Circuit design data
-------

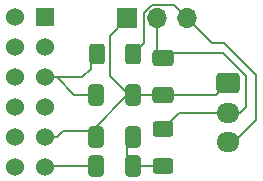
<source format=gbr>
%TF.GenerationSoftware,KiCad,Pcbnew,8.0.3*%
%TF.CreationDate,2024-07-01T13:17:50-05:00*%
%TF.ProjectId,Cartpole_ADC_interface,43617274-706f-46c6-955f-4144435f696e,rev?*%
%TF.SameCoordinates,Original*%
%TF.FileFunction,Copper,L1,Top*%
%TF.FilePolarity,Positive*%
%FSLAX46Y46*%
G04 Gerber Fmt 4.6, Leading zero omitted, Abs format (unit mm)*
G04 Created by KiCad (PCBNEW 8.0.3) date 2024-07-01 13:17:50*
%MOMM*%
%LPD*%
G01*
G04 APERTURE LIST*
G04 Aperture macros list*
%AMRoundRect*
0 Rectangle with rounded corners*
0 $1 Rounding radius*
0 $2 $3 $4 $5 $6 $7 $8 $9 X,Y pos of 4 corners*
0 Add a 4 corners polygon primitive as box body*
4,1,4,$2,$3,$4,$5,$6,$7,$8,$9,$2,$3,0*
0 Add four circle primitives for the rounded corners*
1,1,$1+$1,$2,$3*
1,1,$1+$1,$4,$5*
1,1,$1+$1,$6,$7*
1,1,$1+$1,$8,$9*
0 Add four rect primitives between the rounded corners*
20,1,$1+$1,$2,$3,$4,$5,0*
20,1,$1+$1,$4,$5,$6,$7,0*
20,1,$1+$1,$6,$7,$8,$9,0*
20,1,$1+$1,$8,$9,$2,$3,0*%
G04 Aperture macros list end*
%TA.AperFunction,ComponentPad*%
%ADD10R,1.700000X1.700000*%
%TD*%
%TA.AperFunction,ComponentPad*%
%ADD11O,1.700000X1.700000*%
%TD*%
%TA.AperFunction,SMDPad,CuDef*%
%ADD12RoundRect,0.250000X-0.412500X-0.650000X0.412500X-0.650000X0.412500X0.650000X-0.412500X0.650000X0*%
%TD*%
%TA.AperFunction,ComponentPad*%
%ADD13R,1.524000X1.524000*%
%TD*%
%TA.AperFunction,ComponentPad*%
%ADD14C,1.524000*%
%TD*%
%TA.AperFunction,SMDPad,CuDef*%
%ADD15RoundRect,0.250000X0.650000X-0.412500X0.650000X0.412500X-0.650000X0.412500X-0.650000X-0.412500X0*%
%TD*%
%TA.AperFunction,SMDPad,CuDef*%
%ADD16RoundRect,0.250000X0.400000X0.625000X-0.400000X0.625000X-0.400000X-0.625000X0.400000X-0.625000X0*%
%TD*%
%TA.AperFunction,ComponentPad*%
%ADD17RoundRect,0.250000X-0.725000X0.600000X-0.725000X-0.600000X0.725000X-0.600000X0.725000X0.600000X0*%
%TD*%
%TA.AperFunction,ComponentPad*%
%ADD18O,1.950000X1.700000*%
%TD*%
%TA.AperFunction,SMDPad,CuDef*%
%ADD19RoundRect,0.250000X-0.625000X0.400000X-0.625000X-0.400000X0.625000X-0.400000X0.625000X0.400000X0*%
%TD*%
%TA.AperFunction,Conductor*%
%ADD20C,0.200000*%
%TD*%
G04 APERTURE END LIST*
D10*
%TO.P,J2,1,Pin_1*%
%TO.N,GND*%
X100000000Y-90000000D03*
D11*
%TO.P,J2,2,Pin_2*%
%TO.N,Net-(J1-Pin_2)*%
X102540000Y-90000000D03*
%TO.P,J2,3,Pin_3*%
%TO.N,Net-(J1-Pin_3)*%
X105080000Y-90000000D03*
%TD*%
D12*
%TO.P,C3,1*%
%TO.N,Net-(JA1-Pin_3)*%
X97375000Y-96500000D03*
%TO.P,C3,2*%
%TO.N,GND*%
X100500000Y-96500000D03*
%TD*%
D13*
%TO.P,JA1,1,Pin_1*%
%TO.N,unconnected-(JA1-Pin_1-Pad1)*%
X93040000Y-89920000D03*
D14*
%TO.P,JA1,2,Pin_2*%
%TO.N,unconnected-(JA1-Pin_2-Pad2)*%
X93040000Y-92460000D03*
%TO.P,JA1,3,Pin_3*%
%TO.N,Net-(JA1-Pin_3)*%
X93040000Y-95000000D03*
%TO.P,JA1,4,Pin_4*%
%TO.N,unconnected-(JA1-Pin_4-Pad4)*%
X93040000Y-97540000D03*
%TO.P,JA1,5,Pin_5*%
%TO.N,GND*%
X93040000Y-100080000D03*
%TO.P,JA1,6,Pin_6*%
%TO.N,Net-(JA1-Pin_6)*%
X93040000Y-102620000D03*
%TO.P,JA1,7,Pin_7*%
%TO.N,unconnected-(JA1-Pin_7-Pad7)*%
X90500000Y-89920000D03*
%TO.P,JA1,8,Pin_8*%
%TO.N,unconnected-(JA1-Pin_8-Pad8)*%
X90500000Y-92460000D03*
%TO.P,JA1,9,Pin_9*%
%TO.N,unconnected-(JA1-Pin_9-Pad9)*%
X90500000Y-95000000D03*
%TO.P,JA1,10,Pin_10*%
%TO.N,unconnected-(JA1-Pin_10-Pad10)*%
X90500000Y-97540000D03*
%TO.P,JA1,11,Pin_11*%
%TO.N,unconnected-(JA1-Pin_11-Pad11)*%
X90500000Y-100080000D03*
%TO.P,JA1,12,Pin_12*%
%TO.N,unconnected-(JA1-Pin_12-Pad12)*%
X90500000Y-102620000D03*
%TD*%
D15*
%TO.P,C2,1*%
%TO.N,GND*%
X103000000Y-96500000D03*
%TO.P,C2,2*%
%TO.N,Net-(J1-Pin_2)*%
X103000000Y-93375000D03*
%TD*%
D16*
%TO.P,R2,1*%
%TO.N,Net-(J1-Pin_3)*%
X100500000Y-93000000D03*
%TO.P,R2,2*%
%TO.N,Net-(JA1-Pin_3)*%
X97400000Y-93000000D03*
%TD*%
D17*
%TO.P,J1,1,Pin_1*%
%TO.N,GND*%
X108500000Y-95500000D03*
D18*
%TO.P,J1,2,Pin_2*%
%TO.N,Net-(J1-Pin_2)*%
X108500000Y-98000000D03*
%TO.P,J1,3,Pin_3*%
%TO.N,Net-(J1-Pin_3)*%
X108500000Y-100500000D03*
%TD*%
D12*
%TO.P,C1,1*%
%TO.N,GND*%
X97375000Y-100000000D03*
%TO.P,C1,2*%
%TO.N,Net-(C1-Pad2)*%
X100500000Y-100000000D03*
%TD*%
%TO.P,FB1,1*%
%TO.N,Net-(JA1-Pin_6)*%
X97375000Y-102500000D03*
%TO.P,FB1,2*%
%TO.N,Net-(C1-Pad2)*%
X100500000Y-102500000D03*
%TD*%
D19*
%TO.P,R1,1*%
%TO.N,Net-(J1-Pin_2)*%
X103000000Y-99400000D03*
%TO.P,R1,2*%
%TO.N,Net-(C1-Pad2)*%
X103000000Y-102500000D03*
%TD*%
D20*
%TO.N,Net-(C1-Pad2)*%
X100000000Y-102500000D02*
X100000000Y-99625000D01*
X100000000Y-99625000D02*
X100125000Y-99500000D01*
X103000000Y-102500000D02*
X100000000Y-102500000D01*
%TO.N,GND*%
X100125000Y-96500000D02*
X100000000Y-96500000D01*
X100000000Y-96500000D02*
X97000000Y-99500000D01*
X98500000Y-91500000D02*
X98500000Y-94875000D01*
X103000000Y-96500000D02*
X107500000Y-96500000D01*
X100000000Y-90000000D02*
X98500000Y-91500000D01*
X97000000Y-99500000D02*
X94580000Y-99500000D01*
X94580000Y-99500000D02*
X94040000Y-100040000D01*
X94040000Y-100040000D02*
X93080000Y-100040000D01*
X100125000Y-96500000D02*
X103000000Y-96500000D01*
X98500000Y-94875000D02*
X100125000Y-96500000D01*
X93080000Y-100040000D02*
X93040000Y-100080000D01*
X107500000Y-96500000D02*
X108500000Y-95500000D01*
%TO.N,Net-(J1-Pin_3)*%
X101390000Y-92110000D02*
X100500000Y-93000000D01*
X101390000Y-89523654D02*
X101390000Y-92110000D01*
X110900000Y-98600000D02*
X110900000Y-94834314D01*
X108500000Y-100500000D02*
X109000000Y-100500000D01*
X102063654Y-88850000D02*
X101390000Y-89523654D01*
X107180000Y-92100000D02*
X108165686Y-92100000D01*
X100000000Y-92540000D02*
X100000000Y-93000000D01*
X109000000Y-100500000D02*
X110900000Y-98600000D01*
X110900000Y-94834314D02*
X108165686Y-92100000D01*
X103930000Y-88850000D02*
X102063654Y-88850000D01*
X105080000Y-90000000D02*
X103930000Y-88850000D01*
X105080000Y-90000000D02*
X107180000Y-92100000D01*
%TO.N,Net-(JA1-Pin_3)*%
X96900000Y-94274999D02*
X96174999Y-95000000D01*
X95500000Y-96500000D02*
X94000000Y-95000000D01*
X96900000Y-93000000D02*
X96900000Y-94274999D01*
X96174999Y-95000000D02*
X94000000Y-95000000D01*
X97000000Y-96500000D02*
X95500000Y-96500000D01*
X94000000Y-95000000D02*
X93040000Y-95000000D01*
%TO.N,Net-(JA1-Pin_6)*%
X97375000Y-102500000D02*
X93160000Y-102500000D01*
X93160000Y-102500000D02*
X93040000Y-102620000D01*
%TO.N,Net-(J1-Pin_2)*%
X102540000Y-92915000D02*
X103000000Y-93375000D01*
X110000000Y-97500000D02*
X110000000Y-94890256D01*
X102540000Y-90000000D02*
X102540000Y-92915000D01*
X104400000Y-98000000D02*
X108500000Y-98000000D01*
X110000000Y-97500000D02*
X109500000Y-98000000D01*
X109500000Y-98000000D02*
X108500000Y-98000000D01*
X103425000Y-92950000D02*
X103000000Y-93375000D01*
X103000000Y-99400000D02*
X104400000Y-98000000D01*
X108059744Y-92950000D02*
X103425000Y-92950000D01*
X110000000Y-94890256D02*
X108059744Y-92950000D01*
%TD*%
M02*

</source>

-------

EXERCISE:
Only exact copies of the lines from the one containing "X93040000Y-100080000D01*" to the end of the records belong in the answer.

REPLY TO THE EXERCISE:
X93040000Y-100080000D01*
X107500000Y-96500000D02*
X108500000Y-95500000D01*
%TO.N,Net-(J1-Pin_3)*%
X101390000Y-92110000D02*
X100500000Y-93000000D01*
X101390000Y-89523654D02*
X101390000Y-92110000D01*
X110900000Y-98600000D02*
X110900000Y-94834314D01*
X108500000Y-100500000D02*
X109000000Y-100500000D01*
X102063654Y-88850000D02*
X101390000Y-89523654D01*
X107180000Y-92100000D02*
X108165686Y-92100000D01*
X100000000Y-92540000D02*
X100000000Y-93000000D01*
X109000000Y-100500000D02*
X110900000Y-98600000D01*
X110900000Y-94834314D02*
X108165686Y-92100000D01*
X103930000Y-88850000D02*
X102063654Y-88850000D01*
X105080000Y-90000000D02*
X103930000Y-88850000D01*
X105080000Y-90000000D02*
X107180000Y-92100000D01*
%TO.N,Net-(JA1-Pin_3)*%
X96900000Y-94274999D02*
X96174999Y-95000000D01*
X95500000Y-96500000D02*
X94000000Y-95000000D01*
X96900000Y-93000000D02*
X96900000Y-94274999D01*
X96174999Y-95000000D02*
X94000000Y-95000000D01*
X97000000Y-96500000D02*
X95500000Y-96500000D01*
X94000000Y-95000000D02*
X93040000Y-95000000D01*
%TO.N,Net-(JA1-Pin_6)*%
X97375000Y-102500000D02*
X93160000Y-102500000D01*
X93160000Y-102500000D02*
X93040000Y-102620000D01*
%TO.N,Net-(J1-Pin_2)*%
X102540000Y-92915000D02*
X103000000Y-93375000D01*
X110000000Y-97500000D02*
X110000000Y-94890256D01*
X102540000Y-90000000D02*
X102540000Y-92915000D01*
X104400000Y-98000000D02*
X108500000Y-98000000D01*
X110000000Y-97500000D02*
X109500000Y-98000000D01*
X109500000Y-98000000D02*
X108500000Y-98000000D01*
X103425000Y-92950000D02*
X103000000Y-93375000D01*
X103000000Y-99400000D02*
X104400000Y-98000000D01*
X108059744Y-92950000D02*
X103425000Y-92950000D01*
X110000000Y-94890256D02*
X108059744Y-92950000D01*
%TD*%
M02*

</source>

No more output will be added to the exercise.